1908 was quite a year.  While looking for the answers, I also discovered that in 1908, "... Hawaiian Pineapple Growers' Association organized "to secure greater economy and improvement in the methods of cultivating, packing, transportation and marketing of pineapples and the products thereof." The Association begins a campaign to popularize use of the fruit." 

And so it began.  With the Great White Fleet providing an impressive backdrop, the Hawaiian pineapple production starts to grow.  But that's a story for another SearchResearch Challenge.  

Search lessons:  As we've seen before, you sometimes have to be aware of the language that's being used (such as not "salary" but "wage").  This is especially true for changes in language over time.  Once you find that first high-quality hit, pay attention the words and terms that are used.  They will often be valuable in the next set of searches.  

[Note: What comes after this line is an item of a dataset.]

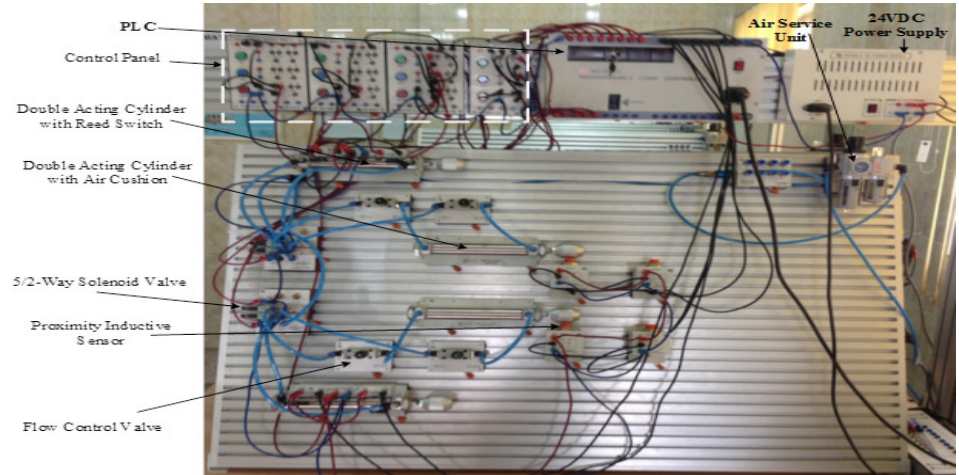
Fig. 1. Experimental Setup of PPS Control System.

And, when searching for historical context, don't forget to search in Books and newspaper archives.  Even though Google News didn't have any SF papers, they're widely available.  Don't get bogged down just because one resource doesn't have what you want.  You can always search it out! 

Thanks for all of the comments, SearchResearchers.  You do a spectacular job on these challenges.  Keep it up! 


  1. Hello Dr. Russell and everyone!

    This SearchResearch Challenge was very fun and interesting. The posts were very useful and I learned as usual a lot. Thanks!

    Reading your answer; I learned a different path to find it. I never thought doing the search starting with your way. The key words are also a great advice. I was looking for them. Now I know "crossing time" (I searched with other words like: travel duration, time and others like that". Also, searching, found another key word that I am trying: "facts and figures."

    I love, just as you do Dr. Russell, finding new connectors that appears with each of your challenges.

    Talking about Pineapples: "The Lost Gardens of Heligan employs Victorian techniques that involve growing the pineapples" The World's Most Expensive Pineapple Will Make You Second Guess Your Fruit Salad

    17 Mind-Boggling Facts About Pineapplest This post was shared on this week by Guy Kawasaki on Google Plus.

    Finally, a question for you, Dr. Russell and others that have been in Hawaii. Pineapple is really better there than the same fruit in other parts of the world?

    Have a fantastic weekend.

    1. Ramón - you may already be familiar with this - it's an aggregator put together by Guy Kawasaki - you may enjoy giving it a look…
      about - Nononina & Guy Kawasaki

      The origins of pineapples are in Andes in South America.